The 2014 farm law ended the direct-payment subsidy and made crop insurance the major farm support. For most states, there is little difference in the state’s share of the receipts. For a dozen, however, the disparity is significant, writes economist Carl Zulauf of Ohio State University, who asks if the difference will become a farm policy issue.
Four states – Texas, North Dakota, South Dakota and Kansas – got a notably larger share of U.S. crop insurance indemnities than thier share of direct payments from 2004-13, Zulauf wrote at farmdocdaily. Seven other states got a notably smaller portion of crop insurance – California, Louisiana, Iowa, Ohio, Minnesota, Nebraska and Arkansas. Texas’ share of crop insurance was 8.8 pct larger than its share of direct payments; for Iowa, Ohio, Minnesota and Nebraska, the crop insurance share was at 2-3 pct smaller, for Arkansas, it was 3.8 pct smaller.
“The more variable is a state’s value of field crop production, the higher is its share of net crop insurance payments,” said Zulauf. This…raises the possibility that crop insurance payments could, over time, alter the distribution of production by state by shifting production to more risky production areas…(T)his finding suggests the impact of crop insurance on the geographical distribution of field crop production is a potential future policy issue.”

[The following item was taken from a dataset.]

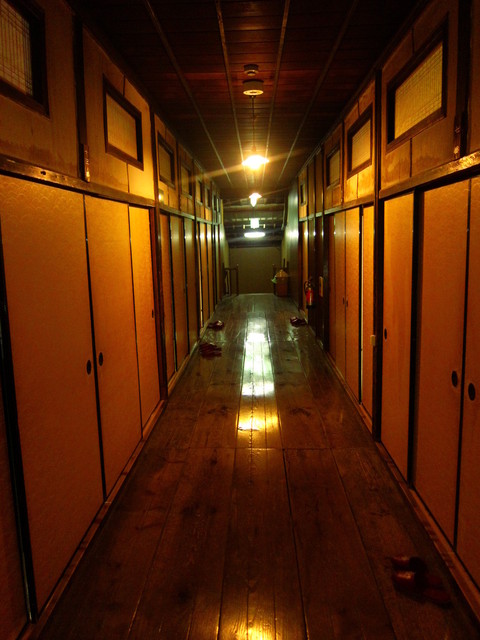
Image resolution: width=480 pixels, height=640 pixels. Identify the location of doors. (88, 370), (104, 353), (445, 381), (474, 408), (393, 332), (350, 308), (339, 299), (181, 292), (190, 281).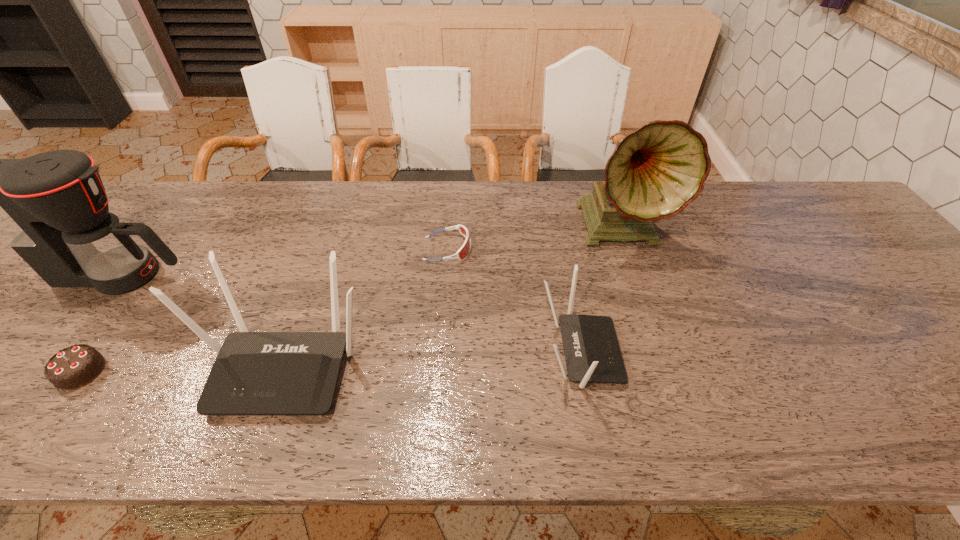
This screenshot has width=960, height=540. I want to click on free space for a new router on the right, so click(x=862, y=340).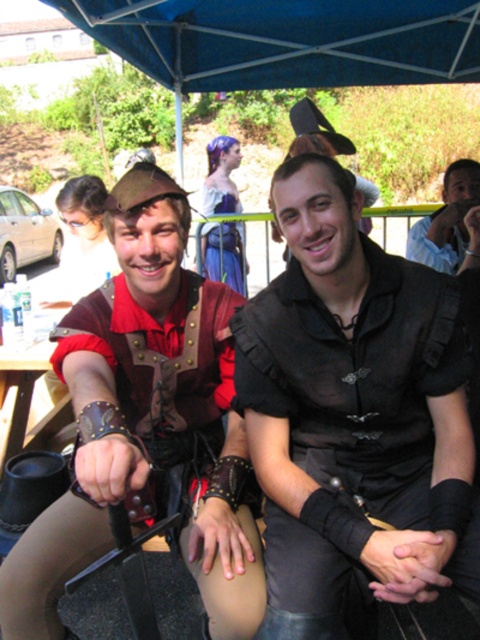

Sales of crop insurance policies continue to run behind last year’s pace. According to USDA data, 222,488 policies were sold as of this week, down 4 pct from early April 2013. But the area insured is up 3 pct, to 87.9 mln ac. Premium paid was $1.8 bln to date vs $2.1 bln at this point a year ago. The most popular policies are tied to crop revenue and commodity prices are down sharply this year.